## Task prompt:
What is the number of lines in this listing that include "sich"? Answer with that number only.

── Information shown

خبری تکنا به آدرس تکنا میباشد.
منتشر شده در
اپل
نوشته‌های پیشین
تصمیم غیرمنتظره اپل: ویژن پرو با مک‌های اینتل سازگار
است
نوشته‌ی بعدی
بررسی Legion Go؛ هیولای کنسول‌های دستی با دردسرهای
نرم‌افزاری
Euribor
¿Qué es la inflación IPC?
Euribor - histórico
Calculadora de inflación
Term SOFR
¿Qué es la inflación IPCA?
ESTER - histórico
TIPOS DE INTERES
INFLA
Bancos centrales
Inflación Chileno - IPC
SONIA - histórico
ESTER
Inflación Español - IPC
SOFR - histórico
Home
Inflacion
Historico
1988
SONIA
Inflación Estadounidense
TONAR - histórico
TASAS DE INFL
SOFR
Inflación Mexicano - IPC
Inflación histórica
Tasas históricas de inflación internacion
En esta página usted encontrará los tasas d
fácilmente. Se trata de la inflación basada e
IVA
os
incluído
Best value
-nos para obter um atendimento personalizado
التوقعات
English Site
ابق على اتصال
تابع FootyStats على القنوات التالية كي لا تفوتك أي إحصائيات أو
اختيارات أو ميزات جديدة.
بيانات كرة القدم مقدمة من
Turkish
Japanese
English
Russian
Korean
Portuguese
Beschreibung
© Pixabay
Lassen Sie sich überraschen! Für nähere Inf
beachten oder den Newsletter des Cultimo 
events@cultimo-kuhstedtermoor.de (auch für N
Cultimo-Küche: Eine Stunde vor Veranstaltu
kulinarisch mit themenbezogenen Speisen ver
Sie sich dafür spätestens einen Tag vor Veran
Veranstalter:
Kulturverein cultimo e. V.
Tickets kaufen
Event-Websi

────

## Result below:
2